**Goal 1:**
Will you edit the downtime article starting at "The quest for" and ending at "comes to downtime.", putting "double-edged sword" in place of "mixed blessing"?
**Goal 2:**
What per-minute cost of downtime does Gartner give in the downtime article?
**Goal 3:**
Can you sum up the downtime article in two sentences?

**Quoted text:**
===============

Paul Mercina

Mitigating the Downtime Risks of Virtualization

Mitigating the Downtime Risks

Nearly every IT professional dreads unplanned downtime. Depending on which systems are hit, it can mean angry communications from employees and the C-suite and often a Twitterstorm of customer ire. See the recent Samsung SmartThings dustup for an example of how much trust can be lost in just one day.

Gartner pegs the financial costs of downtime at $5,600 per minute, or over $300,000 per hour. And a survey by IHC found enterprises experience an average of five downtime events each year, resulting in losses of $1 million for a midsize company to $60 million or more for a large corporation. In addition, the time spent recovering can leave businesses with an “innovation gap,” an inability to redirect resources from maintenance tasks to strategic projects.

The quest for downtime-minimizing technologies remains hot, especially as demand for high-availability IT has grown. Where “four nines” (99.99%) uptime might once have sufficed, five nines or six nines is now expected.

Enter server virtualization, the powerful technology enabling administrators to partition servers, increase utilization rates, and spread workloads across multiple physical devices. It’s a powerful and increasingly popular technology, but it can be a mixed blessing when it comes to downtime.

Mitigating the Downtime

Virtualization Minimizes Some Causes, Exacerbates Some Impacts of Downtime

Virtualization is no panacea, but that’s not a call to reconsider industry enthusiasm for it. Doing so would be unproductive anyway. The data center virtualization market, already worth $3.75 billion in 2017, is expected to grow to $8.06 billion by 2022. For good reason. Virtualization has many advantages, some of them downtime-related. For example, it’s easier to employ continuous server mirroring for more seamless backup and recovery.

These benefits are well documented by virtualization technology vendors like VMWare and in the IT literature generally. Less frequently discussed are the compromises enterprises make with virtualization, which often boil down to an “all eggs in one basket” problem.

What used to be discrete workloads running on multiple, separate physical servers can in a virtualized environment be consolidated to a single server. The combination of server and hypervisor then become a single point of failure, which can have an outside impact on operations for many reasons.

Increased utilization

First of all, today’s virtualized servers are doing more work. According to a McKinsey & Company report, utilization rates in non-virtualized equipment was mired at 6% to 12%, and Gartner research had similar findings. Virtualization can drive that figure up to 30% or 50% and sometimes higher. Even back-of-the-napkin math shows any server outage has several times the impact of yesteryear, simply because there is more compute happening within any given box.

Diverse customer consequences

Prior to virtualization, co-location customers, among others, demanded dedicated servers to handle their workloads. Although some still do, the cloud has increased comfort with sharing physical resources by using virtual machines (VMs). Now a single server with virtual partitions could be a resource for dozens of clients, vastly expanding the business impact of downtime. Instead of talking to one irate individual demanding a refund, customer service representatives could be getting emails, tweets, and calls from every corner.

This holds true for on-premises equipment as well. The loss of a single server could as easily affect the accounting systems the finance department relies on, the CRM system the sales team needs, and resources various customer-facing applications demand, all at the same time. It’s a recipe for help desk meltdown.

===============

**Source excerpt:**
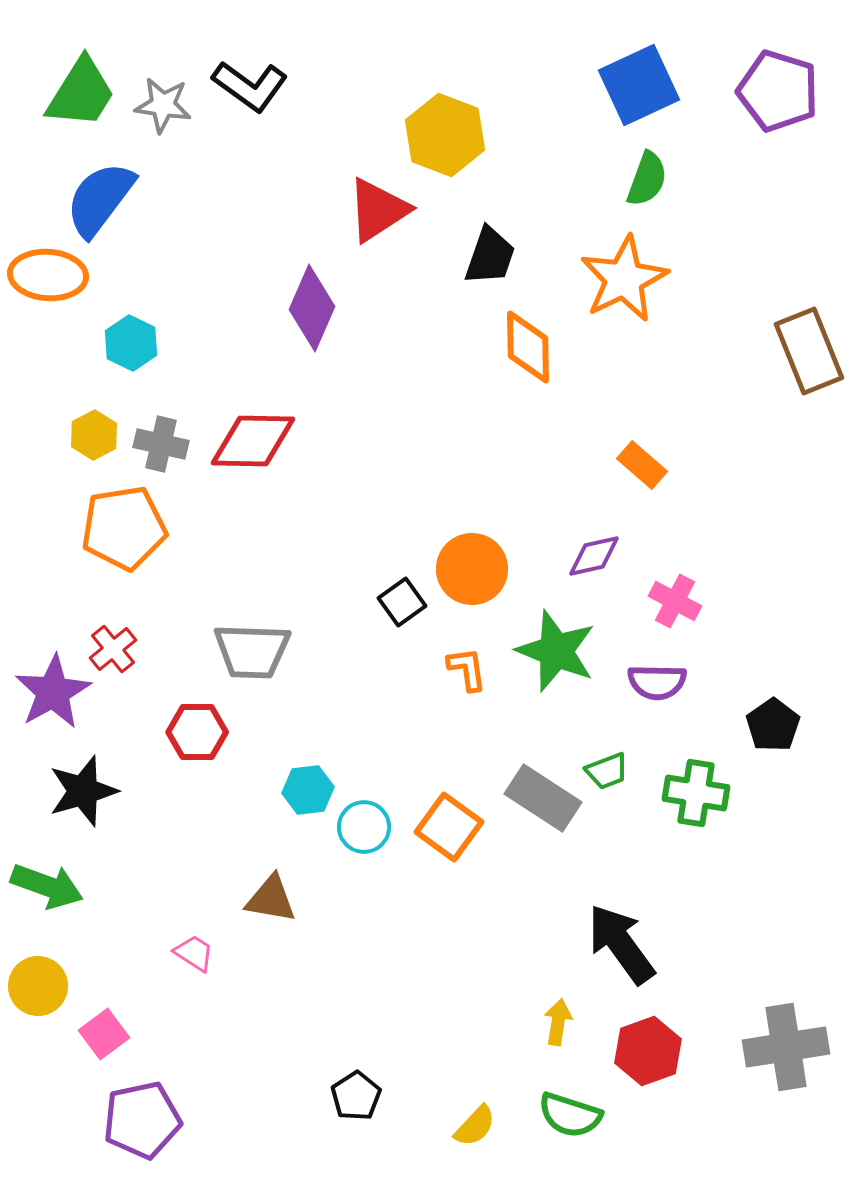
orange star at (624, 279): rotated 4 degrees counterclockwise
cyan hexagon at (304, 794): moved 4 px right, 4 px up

===============

**Correct answer 1:**
The quest for downtime-minimizing technologies remains hot, especially as demand for high-availability IT has grown. Where “four nines” (99.99%) uptime might once have sufficed, five nines or six nines is now expected.

Enter server virtualization, the powerful technology enabling administrators to partition servers, increase utilization rates, and spread workloads across multiple physical devices. It’s a powerful and increasingly popular technology, but it can be a double-edged sword when it comes to downtime.

**Correct answer 2:**
$5,600 per minute.

**Correct answer 3:**
Unplanned downtime is costly, and although server virtualization brings advantages such as easier server mirroring for backup and recovery, it consolidates workloads onto single servers that become single points of failure. Because virtualized servers run at higher utilization and may serve many clients or internal systems at once, an outage has a much wider impact.